What goes in an author media kit
A complete author media kit contains everything a journalist needs to write about you without asking for more: a professional headshot at print resolution, your book cover in high resolution, a 100-word bio and a longer 300-word bio, a book synopsis in two lengths (one paragraph and one page), a 1-2 page excerpt from the book, 10 suggested interview questions covering your book and its themes, any existing press quotes or early review excerpts, and a clear press contact email. The entire kit should be downloadable as a PDF from your author website's press page. Journalists are on deadline -- if they have to ask for any of these, they'll move on.

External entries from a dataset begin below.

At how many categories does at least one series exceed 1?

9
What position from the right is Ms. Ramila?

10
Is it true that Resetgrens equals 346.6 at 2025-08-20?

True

The digital press kit page on your website
Every author website should have a dedicated press page accessible from the main navigation. This page is your always-available media resource: headshots in multiple sizes, book cover art at both web and print resolution, bios in two lengths, links to previous press coverage, downloadable media kit PDF, and a press-specific contact email. Label it 'Press' in the navigation, not 'Media Kit' -- journalists and editors search for a press page by that name. Update it after every major review, award, or coverage placement. A well-maintained press page signals that you take media relations seriously and makes it easy for a journalist to greenlight a story in five minutes.
The local angle: the easiest press win for debut authors
Before you pitch national publications, pitch local ones. Your local newspaper, regional magazine, community radio station, and city news website are all looking for stories about people from the area doing interesting things. 'Local author publishes debut novel' reliably gets placed in regional media with almost no national platform required. The pitch is simple: a brief email to the features or books editor, a note about your local connection, and a link to your press page. Local press coverage is also a meaningful credential -- a feature in your city's newspaper of record looks good in future pitch emails to larger media outlets.
The news hook: connecting your book to current events
A news hook is what makes your book timely rather than just good. If a geopolitical event makes your thriller's setting suddenly relevant, if a cultural debate touches your memoir's subject, if a scientific development connects to your nonfiction premise -- that's a news hook. Pitch it fast: news cycles last days. Write a hook email in two paragraphs: the first explains the news angle and why your book speaks to it, the second introduces you and the book. Send to journalists who cover the specific topic, not just to book editors. A book page editor might pass on a standard book pitch; a news reporter covering the relevant beat might write a feature.
Following up with journalists
Journalists receive hundreds of pitches and most go unanswered. That doesn't mean you were ignored or rejected -- it often means you landed in an inbox on a deadline day. Wait five to seven business days before following up. One follow-up is appropriate. A second follow-up after another week is acceptable for time-sensitive topics. Beyond two emails, you've said what you have to say. Keep the follow-up short: one sentence restating the angle, one sentence asking if they have questions. Don't attach files again unless specifically requested. If you're not hearing back, it's not personal -- return to the same journalist in three to six months with a new angle or a new news hook.
Media kit vs. sell sheet: knowing which to send
Authors often conflate these two documents, but they serve entirely different audiences with different needs. A media kit is for press: journalists, bloggers, podcast hosts, and event organizers who want to write about you or feature you. It emphasizes story and voice. A sell sheet is for the book trade: bookshop buyers, library acquisitions departments, and distributors who want to know about sales potential, comparable titles, print specifications, and ordering information. Build both. Send the media kit to press contacts. Send the sell sheet to bookshops and libraries. Sending the wrong document signals that you don't understand who you're talking to, which makes the recipient less likely to take you seriously.